Interoperability: A goal and an ethical responsibility
- Chris Nerney, Contributing Writer | @chrisnerney
- Oct 30, 2016
- 2 min read

As the number and complexity of medical devices continues to increase, it is more important than ever for the healthcare industry to overcome barriers that prevent full interoperability and data sharing, argue two physicians from the Center for Medical Interoperability.
Michael Johns, MD, founding chairman of the Center for Medical Interoperability (CMI), and William Stead, MD, chairman of CMI’s Technical Advisory Committee, write that “lack of plug-and-play interoperability can compromise patient safety, impact care quality and outcomes, contribute to clinician fatigue and waste billions of dollars a year.”

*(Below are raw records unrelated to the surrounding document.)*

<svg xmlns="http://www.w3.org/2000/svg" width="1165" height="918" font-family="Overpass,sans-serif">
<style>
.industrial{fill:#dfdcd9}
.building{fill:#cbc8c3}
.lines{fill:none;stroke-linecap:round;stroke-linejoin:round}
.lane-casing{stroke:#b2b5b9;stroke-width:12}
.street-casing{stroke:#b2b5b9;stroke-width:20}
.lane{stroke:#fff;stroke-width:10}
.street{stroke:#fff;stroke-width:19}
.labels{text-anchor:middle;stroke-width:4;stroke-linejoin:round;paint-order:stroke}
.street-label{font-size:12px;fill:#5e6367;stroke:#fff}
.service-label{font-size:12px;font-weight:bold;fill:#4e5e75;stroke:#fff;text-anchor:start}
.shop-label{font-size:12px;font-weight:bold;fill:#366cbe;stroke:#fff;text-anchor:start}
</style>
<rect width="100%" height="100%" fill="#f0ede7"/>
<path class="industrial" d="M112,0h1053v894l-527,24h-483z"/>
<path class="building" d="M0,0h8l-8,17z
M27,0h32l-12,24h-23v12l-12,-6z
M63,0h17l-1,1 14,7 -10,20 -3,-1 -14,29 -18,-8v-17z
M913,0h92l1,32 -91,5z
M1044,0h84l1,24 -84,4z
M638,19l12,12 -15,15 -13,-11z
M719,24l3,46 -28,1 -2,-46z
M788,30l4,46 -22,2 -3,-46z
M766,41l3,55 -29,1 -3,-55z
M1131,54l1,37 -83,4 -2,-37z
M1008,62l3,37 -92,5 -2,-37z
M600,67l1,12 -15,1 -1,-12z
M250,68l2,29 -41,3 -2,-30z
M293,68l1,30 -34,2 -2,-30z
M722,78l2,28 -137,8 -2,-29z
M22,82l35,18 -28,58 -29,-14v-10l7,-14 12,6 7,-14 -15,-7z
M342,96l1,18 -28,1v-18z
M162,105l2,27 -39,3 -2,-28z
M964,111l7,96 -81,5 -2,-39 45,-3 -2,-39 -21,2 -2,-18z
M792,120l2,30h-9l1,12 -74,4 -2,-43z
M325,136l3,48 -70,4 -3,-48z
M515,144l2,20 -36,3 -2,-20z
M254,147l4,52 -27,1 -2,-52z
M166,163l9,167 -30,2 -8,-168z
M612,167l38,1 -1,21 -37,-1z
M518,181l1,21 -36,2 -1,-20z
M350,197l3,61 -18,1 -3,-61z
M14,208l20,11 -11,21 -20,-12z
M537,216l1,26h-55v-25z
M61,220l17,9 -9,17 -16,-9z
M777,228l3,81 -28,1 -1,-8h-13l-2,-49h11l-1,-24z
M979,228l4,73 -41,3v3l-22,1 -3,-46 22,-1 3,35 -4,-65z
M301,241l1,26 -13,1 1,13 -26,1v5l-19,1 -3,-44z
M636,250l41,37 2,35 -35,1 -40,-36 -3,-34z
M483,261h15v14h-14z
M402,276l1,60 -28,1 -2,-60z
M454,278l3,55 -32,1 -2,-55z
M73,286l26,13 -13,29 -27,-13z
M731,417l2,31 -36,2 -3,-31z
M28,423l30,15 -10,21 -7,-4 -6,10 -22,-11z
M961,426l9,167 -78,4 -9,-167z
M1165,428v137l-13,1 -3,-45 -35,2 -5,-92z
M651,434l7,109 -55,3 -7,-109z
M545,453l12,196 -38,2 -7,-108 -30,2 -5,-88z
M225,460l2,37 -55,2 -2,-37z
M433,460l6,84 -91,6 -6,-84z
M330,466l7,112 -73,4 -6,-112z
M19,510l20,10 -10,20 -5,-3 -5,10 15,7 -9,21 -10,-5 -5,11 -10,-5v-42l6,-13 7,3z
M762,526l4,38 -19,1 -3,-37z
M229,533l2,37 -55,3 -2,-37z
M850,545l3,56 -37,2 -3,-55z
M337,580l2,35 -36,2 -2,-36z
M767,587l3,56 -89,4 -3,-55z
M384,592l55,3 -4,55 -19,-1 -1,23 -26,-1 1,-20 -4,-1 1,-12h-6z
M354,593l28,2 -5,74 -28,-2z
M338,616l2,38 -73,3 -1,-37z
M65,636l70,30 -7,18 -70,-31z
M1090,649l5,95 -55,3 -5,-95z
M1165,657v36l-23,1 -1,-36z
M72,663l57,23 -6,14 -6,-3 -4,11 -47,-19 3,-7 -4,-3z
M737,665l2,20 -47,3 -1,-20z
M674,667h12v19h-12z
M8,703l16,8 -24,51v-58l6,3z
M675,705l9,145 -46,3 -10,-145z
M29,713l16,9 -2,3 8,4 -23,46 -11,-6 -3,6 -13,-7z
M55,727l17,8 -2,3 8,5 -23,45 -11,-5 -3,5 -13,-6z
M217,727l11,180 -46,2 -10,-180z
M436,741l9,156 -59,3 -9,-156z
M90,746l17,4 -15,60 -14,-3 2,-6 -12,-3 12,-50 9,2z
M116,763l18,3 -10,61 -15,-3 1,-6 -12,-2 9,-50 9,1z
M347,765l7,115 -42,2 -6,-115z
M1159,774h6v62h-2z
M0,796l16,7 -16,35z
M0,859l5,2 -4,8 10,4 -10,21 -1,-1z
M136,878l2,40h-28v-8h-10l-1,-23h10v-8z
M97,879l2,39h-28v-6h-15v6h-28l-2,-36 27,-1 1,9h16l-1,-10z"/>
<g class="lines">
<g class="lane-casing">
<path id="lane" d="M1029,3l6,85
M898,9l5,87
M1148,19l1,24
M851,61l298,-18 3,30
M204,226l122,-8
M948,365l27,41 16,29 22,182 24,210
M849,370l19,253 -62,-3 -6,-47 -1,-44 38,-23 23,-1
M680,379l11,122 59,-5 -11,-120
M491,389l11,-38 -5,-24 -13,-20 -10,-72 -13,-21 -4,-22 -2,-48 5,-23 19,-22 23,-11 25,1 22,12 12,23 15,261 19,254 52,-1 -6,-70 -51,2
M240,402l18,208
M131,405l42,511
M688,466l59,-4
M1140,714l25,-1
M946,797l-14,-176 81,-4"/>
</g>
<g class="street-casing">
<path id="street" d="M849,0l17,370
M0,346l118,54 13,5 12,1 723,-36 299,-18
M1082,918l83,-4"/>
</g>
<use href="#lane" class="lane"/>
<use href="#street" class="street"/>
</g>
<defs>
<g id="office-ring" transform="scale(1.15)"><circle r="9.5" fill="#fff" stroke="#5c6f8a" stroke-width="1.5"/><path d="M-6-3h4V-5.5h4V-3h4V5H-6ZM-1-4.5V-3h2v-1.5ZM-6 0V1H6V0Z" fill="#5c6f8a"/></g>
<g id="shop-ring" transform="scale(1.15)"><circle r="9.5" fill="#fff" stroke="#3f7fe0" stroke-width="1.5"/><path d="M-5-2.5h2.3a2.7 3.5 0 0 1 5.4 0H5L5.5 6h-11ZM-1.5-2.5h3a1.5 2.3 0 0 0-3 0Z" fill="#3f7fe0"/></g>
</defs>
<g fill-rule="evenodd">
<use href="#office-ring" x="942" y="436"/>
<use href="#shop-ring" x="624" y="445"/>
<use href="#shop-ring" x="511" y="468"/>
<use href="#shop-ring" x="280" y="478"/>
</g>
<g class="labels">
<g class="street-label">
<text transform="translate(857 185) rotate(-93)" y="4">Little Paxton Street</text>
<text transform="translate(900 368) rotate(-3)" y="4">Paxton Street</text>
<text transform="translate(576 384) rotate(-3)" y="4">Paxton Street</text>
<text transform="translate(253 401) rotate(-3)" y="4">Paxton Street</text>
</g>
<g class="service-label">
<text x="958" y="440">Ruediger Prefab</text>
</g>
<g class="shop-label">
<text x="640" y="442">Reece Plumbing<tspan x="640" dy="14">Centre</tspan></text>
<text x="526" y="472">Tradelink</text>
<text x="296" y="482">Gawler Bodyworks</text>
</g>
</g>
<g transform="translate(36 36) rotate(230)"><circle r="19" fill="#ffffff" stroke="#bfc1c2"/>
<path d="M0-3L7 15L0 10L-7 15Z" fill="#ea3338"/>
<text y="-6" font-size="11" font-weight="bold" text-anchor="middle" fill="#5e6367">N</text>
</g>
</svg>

“Picture a patient in a hospital bed surrounded by monitors, an infusion pump, a ventilator and a pulse oximeter,” Johns and Stead said. “This equipment is typically purchased from different manufacturers and each comes with its own proprietary interface technology.”
For healthcare IT professionals, that means spending a lot of time trying to integrate disparate devices into the network so they can share data – if the devices can even connect. Many older devices have no connectivity capability, requiring providers to read and enter data manually. To pull together data from this growing galaxy of medical devices, healthcare IT typically must invest in middleware to enable data exchange.
“As healthcare professionals, and as an industry, we can no longer accept the status quo,” Johns and Snead write. “Integrating medical devices, a source of objective biometric and clinical data, in a plug-and-play way needs to be a national priority. The entities buying, deploying and using these technologies — hospitals and health systems — must unite to solve their shared technical challenges and work with vendors to compel change.”
The benefits of device interoperability, they said, include helping providers:
· Avoid or minimize adverse events, transcription errors, and redundant testing
· Free up staff time spent on entering data
· Reduce length of patient hospital stays through faster information sharing
“We must make it easier for healthcare professionals to perform the work they’re passionate about — taking care of people,” they write, concluding: “We have an ethical obligation to develop and implement plug-and-play clinical devices and information technology systems.”
The non-profit Center for Medical Interoperability was formed in 2013. Members include hospitals and health systems across the U.S.